Andy’s advice is to seek the truth about who you actually are, underneath the performance. Be willing to change old patterns. Therapy, journaling, meditation—the method matters less than the willingness to look. The answer, he told me, is never outside you. It’s always inside.

As for me, Toter woman is always going to be a piece of me. I love her. But I also love the freedom to let other people take charge, to not know the answer, and to sit one out. I’ve only recently been able to embrace this freedom, and it came from a lot of self-enquiry and hard inner work.

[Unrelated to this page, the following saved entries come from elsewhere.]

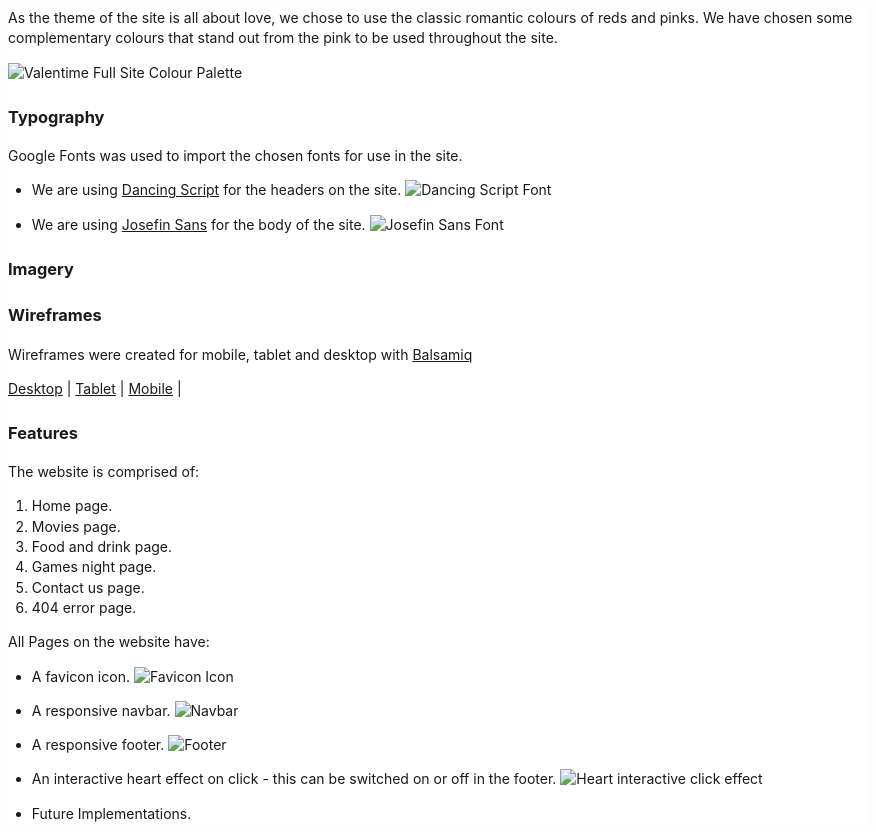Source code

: As the theme of the site is all about love, we chose to use the classic romantic colours of reds and pinks. We have chosen some complementary colours that stand out from the pink to be used throughout the site.

![Valentime Full Site Colour Palette](documentation/colour-palette.webp)

### Typography

Google Fonts was used to import the chosen fonts for use in the site.

* We are using [Dancing Script](https://fonts.google.com/specimen/Dancing+Script?query=dancing+script) for the headers on the site.
  ![Dancing Script Font](documentation/dancing-script-font.webp)

* We are using [Josefin Sans](https://fonts.google.com/specimen/Josefin+Sans?query=josefin+sans) for the body of the site.
  ![Josefin Sans Font](documentation/josefin-sans-font.webp)

### Imagery

### Wireframes

Wireframes were created for mobile, tablet and desktop with [Balsamiq](https://balsamiq.com/)

[Desktop](documentation/wireframes/desktop.pdf) |
[Tablet](documentation/wireframes/tablet.pdf) |
[Mobile](documentation/wireframes/mobile.pdf) |

### Features

The website is comprised of:

1. Home page.
2. Movies page.
3. Food and drink page.
4. Games night page.
5. Contact us page.
6. 404 error page.

All Pages on the website have:

* A favicon icon.
    ![Favicon Icon](documentation/favicon.webp)
* A responsive navbar.
    ![Navbar](documentation/navbar.png)
* A responsive footer.
    ![Footer](documentation/footer.png)
* An interactive heart effect on click - this can be switched on or off in the footer.
  ![Heart interactive click effect](documentation/heart-click.gif)

* Future Implementations.

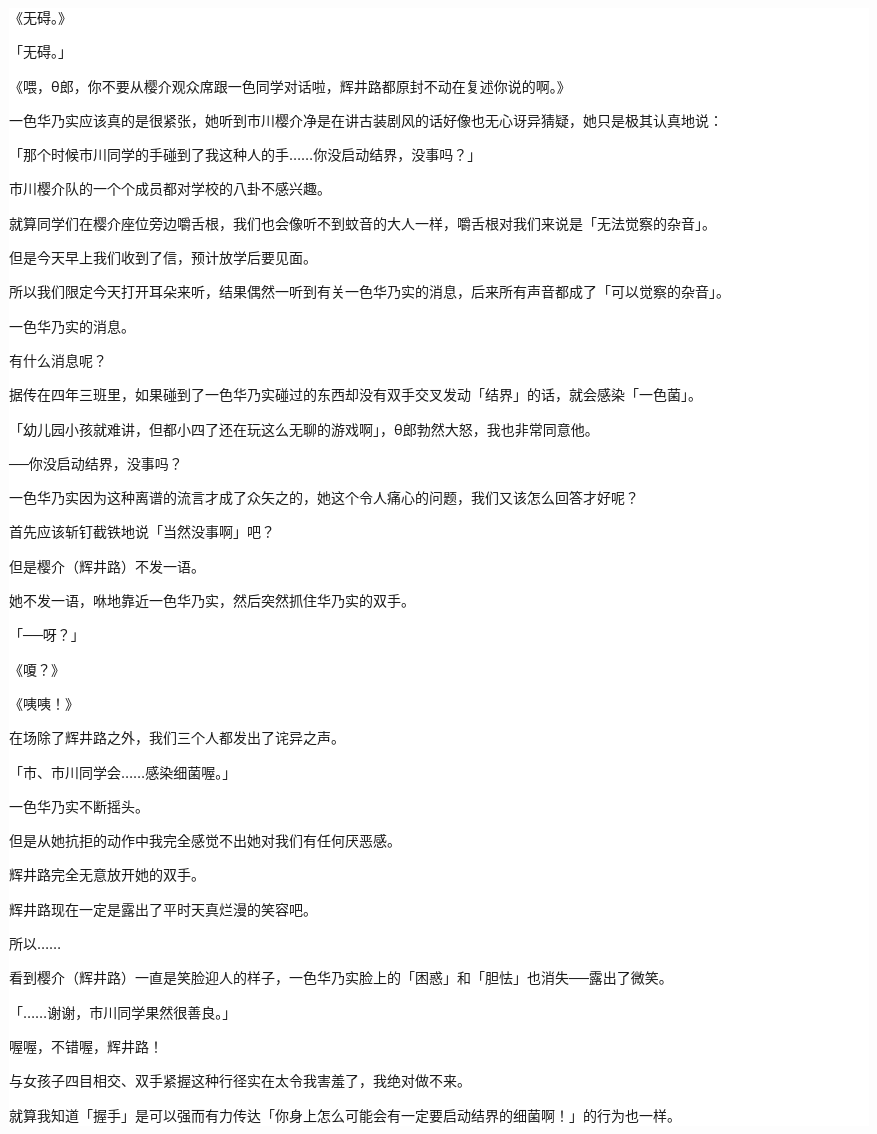 《无碍。》

「无碍。」

《喂，θ郎，你不要从樱介观众席跟一色同学对话啦，辉井路都原封不动在复述你说的啊。》

一色华乃实应该真的是很紧张，她听到市川樱介净是在讲古装剧风的话好像也无心讶异猜疑，她只是极其认真地说：

「那个时候市川同学的手碰到了我这种人的手……你没启动结界，没事吗？」

市川樱介队的一个个成员都对学校的八卦不感兴趣。

就算同学们在樱介座位旁边嚼舌根，我们也会像听不到蚊音的大人一样，嚼舌根对我们来说是「无法觉察的杂音」。

但是今天早上我们收到了信，预计放学后要见面。

所以我们限定今天打开耳朵来听，结果偶然一听到有关一色华乃实的消息，后来所有声音都成了「可以觉察的杂音」。

一色华乃实的消息。

有什么消息呢？

据传在四年三班里，如果碰到了一色华乃实碰过的东西却没有双手交叉发动「结界」的话，就会感染「一色菌」。

「幼儿园小孩就难讲，但都小四了还在玩这么无聊的游戏啊」，θ郎勃然大怒，我也非常同意他。

──你没启动结界，没事吗？

一色华乃实因为这种离谱的流言才成了众矢之的，她这个令人痛心的问题，我们又该怎么回答才好呢？

首先应该斩钉截铁地说「当然没事啊」吧？

但是樱介（辉井路）不发一语。

她不发一语，咻地靠近一色华乃实，然后突然抓住华乃实的双手。

「──呀？」

《嗄？》

《咦咦！》

在场除了辉井路之外，我们三个人都发出了诧异之声。

「市、市川同学会……感染细菌喔。」

一色华乃实不断摇头。

但是从她抗拒的动作中我完全感觉不出她对我们有任何厌恶感。

辉井路完全无意放开她的双手。

辉井路现在一定是露出了平时天真烂漫的笑容吧。

所以……

看到樱介（辉井路）一直是笑脸迎人的样子，一色华乃实脸上的「困惑」和「胆怯」也消失──露出了微笑。

「……谢谢，市川同学果然很善良。」

喔喔，不错喔，辉井路！

与女孩子四目相交、双手紧握这种行径实在太令我害羞了，我绝对做不来。

就算我知道「握手」是可以强而有力传达「你身上怎么可能会有一定要启动结界的细菌啊！」的行为也一样。
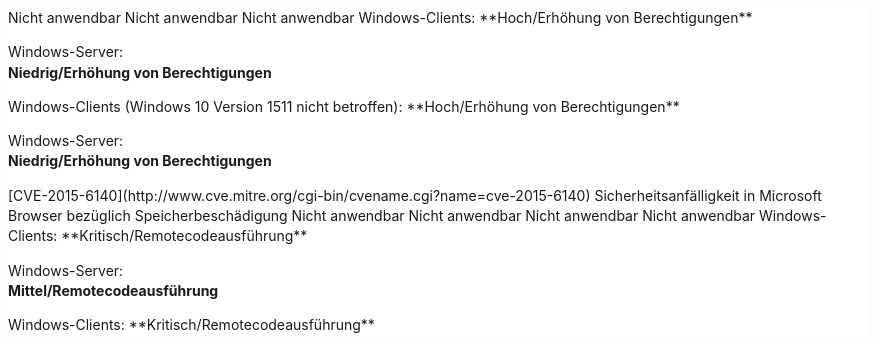 </td>
<td style="border:1px solid black;">
Nicht anwendbar
</td>
<td style="border:1px solid black;">
Nicht anwendbar
</td>
<td style="border:1px solid black;">
Nicht anwendbar
</td>
<td style="border:1px solid black;">
Windows-Clients:  
**Hoch/Erhöhung von Berechtigungen**  

Windows-Server:  
**Niedrig/Erhöhung von Berechtigungen**
</td>
<td style="border:1px solid black;">
Windows-Clients  
(Windows 10 Version 1511 nicht betroffen):  
**Hoch/Erhöhung von Berechtigungen**  

Windows-Server:  
**Niedrig/Erhöhung von Berechtigungen**
</td>
</tr>
<tr>
<td style="border:1px solid black;">
[CVE-2015-6140](http://www.cve.mitre.org/cgi-bin/cvename.cgi?name=cve-2015-6140)
</td>
<td style="border:1px solid black;">
Sicherheitsanfälligkeit in Microsoft Browser bezüglich Speicherbeschädigung
</td>
<td style="border:1px solid black;">
Nicht anwendbar
</td>
<td style="border:1px solid black;">
Nicht anwendbar
</td>
<td style="border:1px solid black;">
Nicht anwendbar
</td>
<td style="border:1px solid black;">
Nicht anwendbar
</td>
<td style="border:1px solid black;">
Windows-Clients:  
**Kritisch/Remotecodeausführung**  

Windows-Server:  
**Mittel/Remotecodeausführung**
</td>
<td style="border:1px solid black;">
Windows-Clients:  
**Kritisch/Remotecodeausführung**  
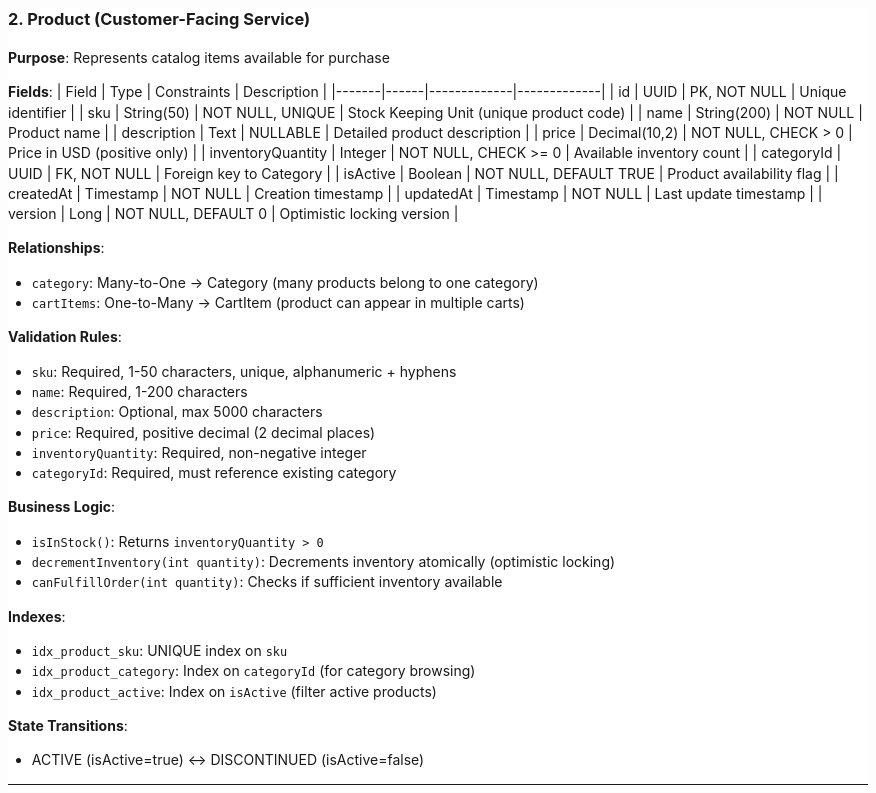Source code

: 
### 2. Product (Customer-Facing Service)

**Purpose**: Represents catalog items available for purchase

**Fields**:
| Field | Type | Constraints | Description |
|-------|------|-------------|-------------|
| id | UUID | PK, NOT NULL | Unique identifier |
| sku | String(50) | NOT NULL, UNIQUE | Stock Keeping Unit (unique product code) |
| name | String(200) | NOT NULL | Product name |
| description | Text | NULLABLE | Detailed product description |
| price | Decimal(10,2) | NOT NULL, CHECK > 0 | Price in USD (positive only) |
| inventoryQuantity | Integer | NOT NULL, CHECK >= 0 | Available inventory count |
| categoryId | UUID | FK, NOT NULL | Foreign key to Category |
| isActive | Boolean | NOT NULL, DEFAULT TRUE | Product availability flag |
| createdAt | Timestamp | NOT NULL | Creation timestamp |
| updatedAt | Timestamp | NOT NULL | Last update timestamp |
| version | Long | NOT NULL, DEFAULT 0 | Optimistic locking version |

**Relationships**:
- `category`: Many-to-One → Category (many products belong to one category)
- `cartItems`: One-to-Many → CartItem (product can appear in multiple carts)

**Validation Rules**:
- `sku`: Required, 1-50 characters, unique, alphanumeric + hyphens
- `name`: Required, 1-200 characters
- `description`: Optional, max 5000 characters
- `price`: Required, positive decimal (2 decimal places)
- `inventoryQuantity`: Required, non-negative integer
- `categoryId`: Required, must reference existing category

**Business Logic**:
- `isInStock()`: Returns `inventoryQuantity > 0`
- `decrementInventory(int quantity)`: Decrements inventory atomically (optimistic locking)
- `canFulfillOrder(int quantity)`: Checks if sufficient inventory available

**Indexes**:
- `idx_product_sku`: UNIQUE index on `sku`
- `idx_product_category`: Index on `categoryId` (for category browsing)
- `idx_product_active`: Index on `isActive` (filter active products)

**State Transitions**:
- ACTIVE (isActive=true) ↔ DISCONTINUED (isActive=false)

---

Try this: Think of the last time you achieved something significant at work—a promotion, a deal closed, a project that landed well. Notice what you felt in that moment, as specifically as you can. Then ask: was that feeling about the work itself, or about what the achievement proved about you? There’s no wrong answer. But the honest one is worth knowing,  because it’s the difference between motivation that fuels you and motivation that might be from a ghost and ready to discard.